Start of PASSAGE SHOWN

In some embodiments, a push request message for transferring the funds indicated in the processing request message to the recipient account may be generated by a transport computer, and transmitted to the processing computer 210. Steps S212-S214 capture these steps.

In step S212, the first transfer application 204 can work with the transport computer 206 to generate a transfer request message in an API format, and send the transfer request message in API format to the processing computer 210. Step S212 may not be initiated prior to the first transfer application 204 receiving the confirmation message from the processing computer 210 confirming the receipt of the supplemental data and the transaction data elements. For example, the receipt of the confirmation message from the processing computer 210 may be a prerequisite to the first transfer application 204 initiating the process to generate the push request message.

In step S214, the transport computer 206 can generate the push request message. The push request message may be in ISO 8583 format. In some embodiments, the push request message may be an original credit transaction (OCT) request message. The push request message may include the transaction data elements. The supplemental data elements may not be included in the push request message due to size limitation and industry standard format of the push request message (e.g., ISO 8583 format does not allow for, or does not include data fields to accept supplemental data as described herein). For example, the sender's note may be too large to store in ISO format. The push request message (not including the supplemental data) can be sent from the transport computer 206 to the processing computer 210.

In step S216, the processing computer 210 can validate the push request message. If the sender's account credential is a payment token, the processing computer 210 detokenizes the payment token to obtain the payment credential. If the first user's credentials include a digital tag, the processing computer 210 can communicate with the digital tag computer 208 to obtain the account credential for the first user (e.g., the sender 202). The digital tag computer 208 may store at the second database a mapping between the digital tag of the first user and a credential associated with the first user. The digital tag computer 208 may identify the credential at the secure database, retrieve the credential from the secure database, and transmit the credential to the processing computer 210. Later, the transaction is settled using funds debited to an account associated with the credential of the first user.

The push request message may confirm to a format that the authorizing entity is configured to process. The format may not include a data field configured to store or transmit the supplemental data. For example, the push request message may be in ISO format. In some embodiments, the push request message may be OCT authorization request message. In some embodiments, the processing computer 210 may also generate a unique identifier (e.g., a transaction ID) for the transaction and may include unique identifier in the push request message transmitted to the authorizing entity computer 212. The push request message may comprise the payment credential, the unique identifier, the transaction data elements, but not the supplemental data. The supplemental data may also be stored at the database as being associated with the unique identifier. The processing computer 210 can then send the push request message to the authorizing entity computer 212.

End of PASSAGE SHOWN
Start of MATERIAL PROVIDED

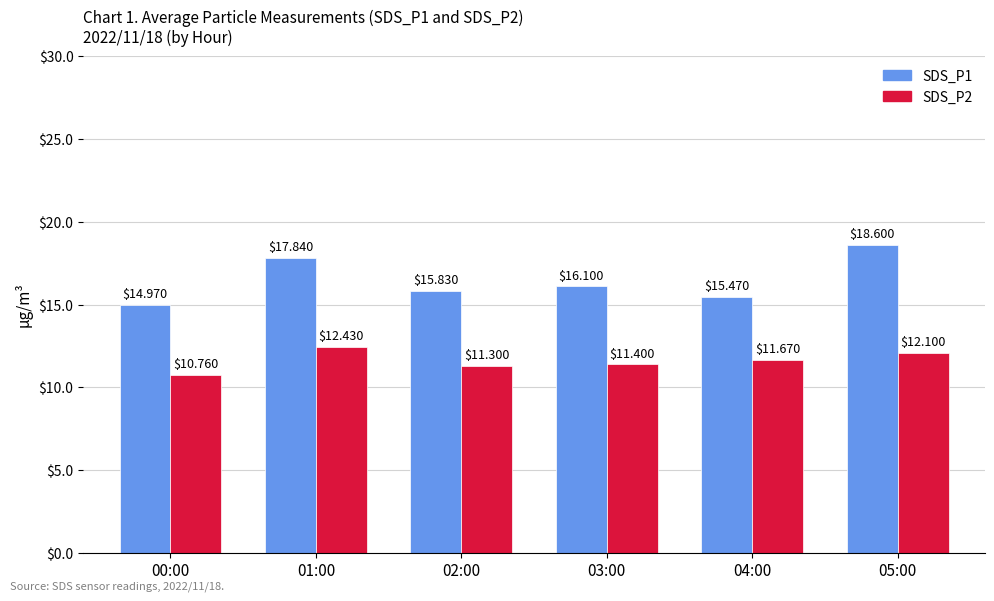

What is the total value across all series at 04:00?

27.1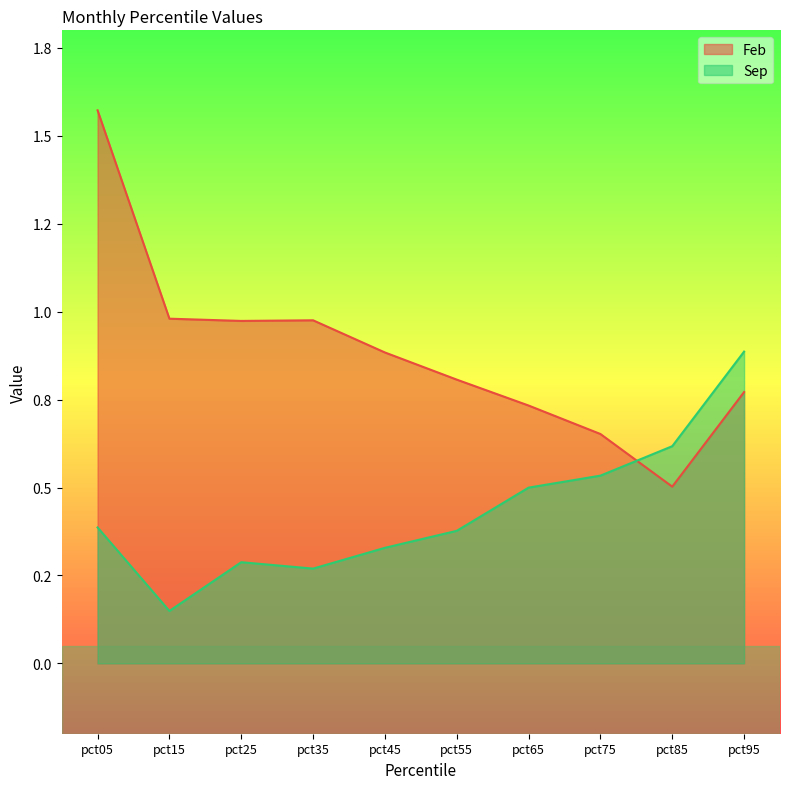

Which series has the widest spread of values?

Feb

End of MATERIAL PROVIDED

AIM OF THE TASK: Repeat the passage on push request messages word for word, from "In step S212, the" to "to generate the push request message.".

ANSWER TO THE EXERCISE:
In step S212, the first transfer application 204 can work with the transport computer 206 to generate a transfer request message in an API format, and send the transfer request message in API format to the processing computer 210. Step S212 may not be initiated prior to the first transfer application 204 receiving the confirmation message from the processing computer 210 confirming the receipt of the supplemental data and the transaction data elements. For example, the receipt of the confirmation message from the processing computer 210 may be a prerequisite to the first transfer application 204 initiating the process to generate the push request message.